⟨

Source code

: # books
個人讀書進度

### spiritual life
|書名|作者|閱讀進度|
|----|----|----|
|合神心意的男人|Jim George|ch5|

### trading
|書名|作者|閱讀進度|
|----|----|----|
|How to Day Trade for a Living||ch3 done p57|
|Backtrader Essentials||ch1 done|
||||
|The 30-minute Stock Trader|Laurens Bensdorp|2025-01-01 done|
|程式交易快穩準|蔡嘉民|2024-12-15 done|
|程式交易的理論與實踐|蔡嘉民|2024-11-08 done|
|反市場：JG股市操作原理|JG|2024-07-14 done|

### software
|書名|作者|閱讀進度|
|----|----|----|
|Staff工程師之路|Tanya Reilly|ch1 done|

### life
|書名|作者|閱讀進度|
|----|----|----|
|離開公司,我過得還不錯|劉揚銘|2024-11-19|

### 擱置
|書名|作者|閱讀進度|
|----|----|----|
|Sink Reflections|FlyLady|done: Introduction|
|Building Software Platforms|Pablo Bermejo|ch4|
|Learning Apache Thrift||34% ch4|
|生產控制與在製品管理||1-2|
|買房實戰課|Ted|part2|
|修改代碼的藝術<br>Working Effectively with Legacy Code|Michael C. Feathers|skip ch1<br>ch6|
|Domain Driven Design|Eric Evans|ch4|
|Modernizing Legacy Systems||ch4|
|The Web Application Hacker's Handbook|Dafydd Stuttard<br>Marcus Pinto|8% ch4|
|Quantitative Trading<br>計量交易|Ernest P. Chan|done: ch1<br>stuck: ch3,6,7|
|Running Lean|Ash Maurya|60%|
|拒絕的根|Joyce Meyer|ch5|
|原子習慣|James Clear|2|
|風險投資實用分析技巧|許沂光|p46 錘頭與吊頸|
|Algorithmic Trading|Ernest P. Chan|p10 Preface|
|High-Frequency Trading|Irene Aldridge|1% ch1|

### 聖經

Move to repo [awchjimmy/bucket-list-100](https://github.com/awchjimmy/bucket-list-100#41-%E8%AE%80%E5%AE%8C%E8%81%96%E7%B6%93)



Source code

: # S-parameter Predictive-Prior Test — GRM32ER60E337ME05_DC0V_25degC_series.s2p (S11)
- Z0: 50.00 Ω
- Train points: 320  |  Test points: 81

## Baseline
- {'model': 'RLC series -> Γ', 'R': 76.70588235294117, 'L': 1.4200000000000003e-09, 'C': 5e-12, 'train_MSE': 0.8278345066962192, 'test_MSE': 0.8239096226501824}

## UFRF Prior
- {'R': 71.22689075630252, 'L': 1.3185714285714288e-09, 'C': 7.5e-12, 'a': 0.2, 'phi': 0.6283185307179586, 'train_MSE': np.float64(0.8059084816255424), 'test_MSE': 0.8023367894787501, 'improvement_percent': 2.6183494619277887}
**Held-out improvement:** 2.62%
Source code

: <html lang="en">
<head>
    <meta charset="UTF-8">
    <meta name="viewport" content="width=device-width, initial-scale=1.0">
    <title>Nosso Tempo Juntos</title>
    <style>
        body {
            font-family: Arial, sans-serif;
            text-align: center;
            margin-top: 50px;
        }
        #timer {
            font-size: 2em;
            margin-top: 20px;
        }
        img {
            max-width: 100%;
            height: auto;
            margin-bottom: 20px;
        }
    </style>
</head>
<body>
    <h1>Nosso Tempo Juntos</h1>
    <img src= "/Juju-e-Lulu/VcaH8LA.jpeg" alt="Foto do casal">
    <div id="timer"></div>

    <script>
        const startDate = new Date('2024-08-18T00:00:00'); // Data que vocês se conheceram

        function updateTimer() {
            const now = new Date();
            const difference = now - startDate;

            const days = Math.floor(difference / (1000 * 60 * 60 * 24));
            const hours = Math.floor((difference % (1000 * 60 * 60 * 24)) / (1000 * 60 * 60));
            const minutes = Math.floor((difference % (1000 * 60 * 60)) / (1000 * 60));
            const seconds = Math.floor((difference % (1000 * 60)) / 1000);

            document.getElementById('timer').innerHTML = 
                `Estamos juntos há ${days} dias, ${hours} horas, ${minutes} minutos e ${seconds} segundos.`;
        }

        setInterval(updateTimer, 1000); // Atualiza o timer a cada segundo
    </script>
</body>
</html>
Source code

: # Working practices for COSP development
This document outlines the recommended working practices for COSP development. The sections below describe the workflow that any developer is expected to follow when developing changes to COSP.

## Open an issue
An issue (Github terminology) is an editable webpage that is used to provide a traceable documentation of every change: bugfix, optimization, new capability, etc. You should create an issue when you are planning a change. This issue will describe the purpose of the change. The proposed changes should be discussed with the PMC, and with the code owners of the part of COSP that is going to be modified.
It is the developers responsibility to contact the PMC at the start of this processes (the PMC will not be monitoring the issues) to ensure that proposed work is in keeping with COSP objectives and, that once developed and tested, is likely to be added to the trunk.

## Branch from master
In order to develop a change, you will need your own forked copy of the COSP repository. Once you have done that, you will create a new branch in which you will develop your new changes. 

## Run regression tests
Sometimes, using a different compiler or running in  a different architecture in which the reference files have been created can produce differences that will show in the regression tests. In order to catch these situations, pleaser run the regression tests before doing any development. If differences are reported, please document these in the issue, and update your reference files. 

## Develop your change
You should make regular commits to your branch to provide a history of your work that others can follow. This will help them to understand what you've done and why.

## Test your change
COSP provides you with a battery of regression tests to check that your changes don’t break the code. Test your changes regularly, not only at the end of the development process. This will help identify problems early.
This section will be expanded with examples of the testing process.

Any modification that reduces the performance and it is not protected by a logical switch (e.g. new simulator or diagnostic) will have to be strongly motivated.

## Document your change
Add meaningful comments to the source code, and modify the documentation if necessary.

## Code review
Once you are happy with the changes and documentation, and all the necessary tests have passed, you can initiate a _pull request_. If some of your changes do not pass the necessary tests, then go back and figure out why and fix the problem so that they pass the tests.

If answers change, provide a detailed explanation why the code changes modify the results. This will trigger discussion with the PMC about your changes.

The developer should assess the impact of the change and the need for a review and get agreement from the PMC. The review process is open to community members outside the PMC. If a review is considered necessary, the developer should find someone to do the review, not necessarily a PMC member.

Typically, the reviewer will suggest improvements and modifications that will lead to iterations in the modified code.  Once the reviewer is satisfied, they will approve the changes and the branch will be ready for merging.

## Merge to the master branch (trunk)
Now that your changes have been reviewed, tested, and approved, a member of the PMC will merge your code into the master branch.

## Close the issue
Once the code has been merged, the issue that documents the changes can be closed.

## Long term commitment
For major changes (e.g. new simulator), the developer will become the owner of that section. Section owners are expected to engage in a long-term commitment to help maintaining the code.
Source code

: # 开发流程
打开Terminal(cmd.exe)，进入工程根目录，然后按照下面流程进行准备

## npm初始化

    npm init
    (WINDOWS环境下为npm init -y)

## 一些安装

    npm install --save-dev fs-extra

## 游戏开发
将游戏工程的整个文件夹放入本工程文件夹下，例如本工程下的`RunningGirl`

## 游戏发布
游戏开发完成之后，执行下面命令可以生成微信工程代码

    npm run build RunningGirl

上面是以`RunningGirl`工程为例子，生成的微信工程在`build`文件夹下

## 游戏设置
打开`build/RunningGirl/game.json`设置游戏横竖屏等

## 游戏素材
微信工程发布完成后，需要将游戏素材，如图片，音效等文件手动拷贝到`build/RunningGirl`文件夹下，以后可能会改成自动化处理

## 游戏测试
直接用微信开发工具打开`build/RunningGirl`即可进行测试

⟩

# Work instruction
Exactly as they stand, write out all of the entries.

# Task solution
Source code

: # books
個人讀書進度

### spiritual life
|書名|作者|閱讀進度|
|----|----|----|
|合神心意的男人|Jim George|ch5|

### trading
|書名|作者|閱讀進度|
|----|----|----|
|How to Day Trade for a Living||ch3 done p57|
|Backtrader Essentials||ch1 done|
||||
|The 30-minute Stock Trader|Laurens Bensdorp|2025-01-01 done|
|程式交易快穩準|蔡嘉民|2024-12-15 done|
|程式交易的理論與實踐|蔡嘉民|2024-11-08 done|
|反市場：JG股市操作原理|JG|2024-07-14 done|

### software
|書名|作者|閱讀進度|
|----|----|----|
|Staff工程師之路|Tanya Reilly|ch1 done|

### life
|書名|作者|閱讀進度|
|----|----|----|
|離開公司,我過得還不錯|劉揚銘|2024-11-19|

### 擱置
|書名|作者|閱讀進度|
|----|----|----|
|Sink Reflections|FlyLady|done: Introduction|
|Building Software Platforms|Pablo Bermejo|ch4|
|Learning Apache Thrift||34% ch4|
|生產控制與在製品管理||1-2|
|買房實戰課|Ted|part2|
|修改代碼的藝術<br>Working Effectively with Legacy Code|Michael C. Feathers|skip ch1<br>ch6|
|Domain Driven Design|Eric Evans|ch4|
|Modernizing Legacy Systems||ch4|
|The Web Application Hacker's Handbook|Dafydd Stuttard<br>Marcus Pinto|8% ch4|
|Quantitative Trading<br>計量交易|Ernest P. Chan|done: ch1<br>stuck: ch3,6,7|
|Running Lean|Ash Maurya|60%|
|拒絕的根|Joyce Meyer|ch5|
|原子習慣|James Clear|2|
|風險投資實用分析技巧|許沂光|p46 錘頭與吊頸|
|Algorithmic Trading|Ernest P. Chan|p10 Preface|
|High-Frequency Trading|Irene Aldridge|1% ch1|

### 聖經

Move to repo [awchjimmy/bucket-list-100](https://github.com/awchjimmy/bucket-list-100#41-%E8%AE%80%E5%AE%8C%E8%81%96%E7%B6%93)



Source code

: # S-parameter Predictive-Prior Test — GRM32ER60E337ME05_DC0V_25degC_series.s2p (S11)
- Z0: 50.00 Ω
- Train points: 320  |  Test points: 81

## Baseline
- {'model': 'RLC series -> Γ', 'R': 76.70588235294117, 'L': 1.4200000000000003e-09, 'C': 5e-12, 'train_MSE': 0.8278345066962192, 'test_MSE': 0.8239096226501824}

## UFRF Prior
- {'R': 71.22689075630252, 'L': 1.3185714285714288e-09, 'C': 7.5e-12, 'a': 0.2, 'phi': 0.6283185307179586, 'train_MSE': np.float64(0.8059084816255424), 'test_MSE': 0.8023367894787501, 'improvement_percent': 2.6183494619277887}
**Held-out improvement:** 2.62%
Source code

: <html lang="en">
<head>
    <meta charset="UTF-8">
    <meta name="viewport" content="width=device-width, initial-scale=1.0">
    <title>Nosso Tempo Juntos</title>
    <style>
        body {
            font-family: Arial, sans-serif;
            text-align: center;
            margin-top: 50px;
        }
        #timer {
            font-size: 2em;
            margin-top: 20px;
        }
        img {
            max-width: 100%;
            height: auto;
            margin-bottom: 20px;
        }
    </style>
</head>
<body>
    <h1>Nosso Tempo Juntos</h1>
    <img src= "/Juju-e-Lulu/VcaH8LA.jpeg" alt="Foto do casal">
    <div id="timer"></div>

    <script>
        const startDate = new Date('2024-08-18T00:00:00'); // Data que vocês se conheceram

        function updateTimer() {
            const now = new Date();
            const difference = now - startDate;

            const days = Math.floor(difference / (1000 * 60 * 60 * 24));
            const hours = Math.floor((difference % (1000 * 60 * 60 * 24)) / (1000 * 60 * 60));
            const minutes = Math.floor((difference % (1000 * 60 * 60)) / (1000 * 60));
            const seconds = Math.floor((difference % (1000 * 60)) / 1000);

            document.getElementById('timer').innerHTML = 
                `Estamos juntos há ${days} dias, ${hours} horas, ${minutes} minutos e ${seconds} segundos.`;
        }

        setInterval(updateTimer, 1000); // Atualiza o timer a cada segundo
    </script>
</body>
</html>
Source code

: # Working practices for COSP development
This document outlines the recommended working practices for COSP development. The sections below describe the workflow that any developer is expected to follow when developing changes to COSP.

## Open an issue
An issue (Github terminology) is an editable webpage that is used to provide a traceable documentation of every change: bugfix, optimization, new capability, etc. You should create an issue when you are planning a change. This issue will describe the purpose of the change. The proposed changes should be discussed with the PMC, and with the code owners of the part of COSP that is going to be modified.
It is the developers responsibility to contact the PMC at the start of this processes (the PMC will not be monitoring the issues) to ensure that proposed work is in keeping with COSP objectives and, that once developed and tested, is likely to be added to the trunk.

## Branch from master
In order to develop a change, you will need your own forked copy of the COSP repository. Once you have done that, you will create a new branch in which you will develop your new changes. 

## Run regression tests
Sometimes, using a different compiler or running in  a different architecture in which the reference files have been created can produce differences that will show in the regression tests. In order to catch these situations, pleaser run the regression tests before doing any development. If differences are reported, please document these in the issue, and update your reference files. 

## Develop your change
You should make regular commits to your branch to provide a history of your work that others can follow. This will help them to understand what you've done and why.

## Test your change
COSP provides you with a battery of regression tests to check that your changes don’t break the code. Test your changes regularly, not only at the end of the development process. This will help identify problems early.
This section will be expanded with examples of the testing process.

Any modification that reduces the performance and it is not protected by a logical switch (e.g. new simulator or diagnostic) will have to be strongly motivated.

## Document your change
Add meaningful comments to the source code, and modify the documentation if necessary.

## Code review
Once you are happy with the changes and documentation, and all the necessary tests have passed, you can initiate a _pull request_. If some of your changes do not pass the necessary tests, then go back and figure out why and fix the problem so that they pass the tests.

If answers change, provide a detailed explanation why the code changes modify the results. This will trigger discussion with the PMC about your changes.

The developer should assess the impact of the change and the need for a review and get agreement from the PMC. The review process is open to community members outside the PMC. If a review is considered necessary, the developer should find someone to do the review, not necessarily a PMC member.

Typically, the reviewer will suggest improvements and modifications that will lead to iterations in the modified code.  Once the reviewer is satisfied, they will approve the changes and the branch will be ready for merging.

## Merge to the master branch (trunk)
Now that your changes have been reviewed, tested, and approved, a member of the PMC will merge your code into the master branch.

## Close the issue
Once the code has been merged, the issue that documents the changes can be closed.

## Long term commitment
For major changes (e.g. new simulator), the developer will become the owner of that section. Section owners are expected to engage in a long-term commitment to help maintaining the code.
Source code

: # 开发流程
打开Terminal(cmd.exe)，进入工程根目录，然后按照下面流程进行准备

## npm初始化

    npm init
    (WINDOWS环境下为npm init -y)

## 一些安装

    npm install --save-dev fs-extra

## 游戏开发
将游戏工程的整个文件夹放入本工程文件夹下，例如本工程下的`RunningGirl`

## 游戏发布
游戏开发完成之后，执行下面命令可以生成微信工程代码

    npm run build RunningGirl

上面是以`RunningGirl`工程为例子，生成的微信工程在`build`文件夹下

## 游戏设置
打开`build/RunningGirl/game.json`设置游戏横竖屏等

## 游戏素材
微信工程发布完成后，需要将游戏素材，如图片，音效等文件手动拷贝到`build/RunningGirl`文件夹下，以后可能会改成自动化处理

## 游戏测试
直接用微信开发工具打开`build/RunningGirl`即可进行测试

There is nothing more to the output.